Excerpted text:
• • • •

The contrast between the Apollonia and the Dionysian can be seen in the quilting – best seen from the back:
The traditional feather pattern vs the spiky ‘modern’ MEMEMEME quilting.
All this made me think about a phenomenon that I have noticed with my mother and reports from friends with mothers of a similar age: a real desire to start throwing things away, to declutter, to clear their attics and to give away stuff that they have been hanging onto for years. I wonder if this is a manifestation of the destructive character in everyday life. I think that there are a few reasons for this desire to brush away the past:
- It represents dismantling a nest that is no longer needed. Even the grandkids have grown up now.
- Giving treasures away makes sure that the right people get the right things and avoids the unseemly dash to empty the house by avaricious daughters-in-law after one’s death.
- It makes clearing out the house after one’s death easier for the children.
- It is an opportunity to divest oneself of material things before going to a better, tidier place.
Cleansing and death, then seem to be in some way connected. Minimalism can quickly edge into sterility. For Benjamin who was a product of the Gruenderzeit or high Victoriana, Modernism meant freedom and justice, a whole new set of possibilities after the heyday of imperialism. But for the 2013 reader, we can see where it has toppled over into the dehumanising cult of efficiency as beauty and goodness (which is why you can no longer see your bank manager, and why you are constantly directed to a website rather than a person – it is more efficient).

• • • •

Dataset excerpt
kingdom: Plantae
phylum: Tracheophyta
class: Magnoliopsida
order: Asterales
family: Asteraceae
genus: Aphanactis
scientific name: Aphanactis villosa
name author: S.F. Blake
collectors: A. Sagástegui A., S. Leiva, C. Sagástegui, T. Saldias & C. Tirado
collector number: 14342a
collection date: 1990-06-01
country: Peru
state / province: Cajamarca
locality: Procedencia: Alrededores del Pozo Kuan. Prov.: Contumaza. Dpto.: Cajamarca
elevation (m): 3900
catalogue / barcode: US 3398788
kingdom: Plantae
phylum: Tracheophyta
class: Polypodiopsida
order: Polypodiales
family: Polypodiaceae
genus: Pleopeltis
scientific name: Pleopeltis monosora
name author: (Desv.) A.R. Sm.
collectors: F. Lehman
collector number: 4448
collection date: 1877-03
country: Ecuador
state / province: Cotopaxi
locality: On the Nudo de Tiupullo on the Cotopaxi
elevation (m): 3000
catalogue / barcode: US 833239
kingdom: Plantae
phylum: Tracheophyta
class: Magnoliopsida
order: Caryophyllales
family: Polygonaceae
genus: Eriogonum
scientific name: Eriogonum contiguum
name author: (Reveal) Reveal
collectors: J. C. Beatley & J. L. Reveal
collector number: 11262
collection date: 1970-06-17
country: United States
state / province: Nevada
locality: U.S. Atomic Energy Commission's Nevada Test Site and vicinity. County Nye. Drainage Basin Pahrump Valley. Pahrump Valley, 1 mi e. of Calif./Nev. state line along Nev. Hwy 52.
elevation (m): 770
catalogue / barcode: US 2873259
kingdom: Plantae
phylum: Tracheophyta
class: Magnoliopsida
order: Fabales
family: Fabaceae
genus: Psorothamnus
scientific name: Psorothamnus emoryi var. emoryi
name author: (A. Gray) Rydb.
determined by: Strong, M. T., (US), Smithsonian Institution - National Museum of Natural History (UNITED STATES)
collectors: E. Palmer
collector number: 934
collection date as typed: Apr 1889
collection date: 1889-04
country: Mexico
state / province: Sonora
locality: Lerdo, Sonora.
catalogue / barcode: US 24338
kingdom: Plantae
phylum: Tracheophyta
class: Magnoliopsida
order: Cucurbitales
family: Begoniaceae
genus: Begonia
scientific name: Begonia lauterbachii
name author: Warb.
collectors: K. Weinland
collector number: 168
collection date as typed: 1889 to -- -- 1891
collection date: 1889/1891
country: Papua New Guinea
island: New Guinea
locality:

• • • •

Instructions:
a) Retype the passage on decluttering, starting at "All this made" and ending at "grown up now.".
b) Write what comes next in the passage on decluttering, picking up after its final sentence.
The rows are separate material, unrelated to the passage on decluttering.

Expected outputs:
a)
All this made me think about a phenomenon that I have noticed with my mother and reports from friends with mothers of a similar age: a real desire to start throwing things away, to declutter, to clear their attics and to give away stuff that they have been hanging onto for years. I wonder if this is a manifestation of the destructive character in everyday life. I think that there are a few reasons for this desire to brush away the past:
- It represents dismantling a nest that is no longer needed. Even the grandkids have grown up now.

b)
So, I found the challenge of this article to be an aesthetic one. My customary style is heavily ornamented. I encrust surfaces and stitch on top of stitches. This essay challenges me to make beauty out of stripping back and taking away, which is just what a lot of modern embroiderers do (see for example, Cas Holmes, Bobby Britnell, Shelley Rhodes). It’s not a challenge I found particularly easy, and this is because for me, decoration is life, exuberance, abundance, multiplicity and joy. My favourite colour is red in all its forms, not white or metallic., reflective silver. I am happy to destroy things in a ‘what if?’ way, but I like to build up rather than tear down.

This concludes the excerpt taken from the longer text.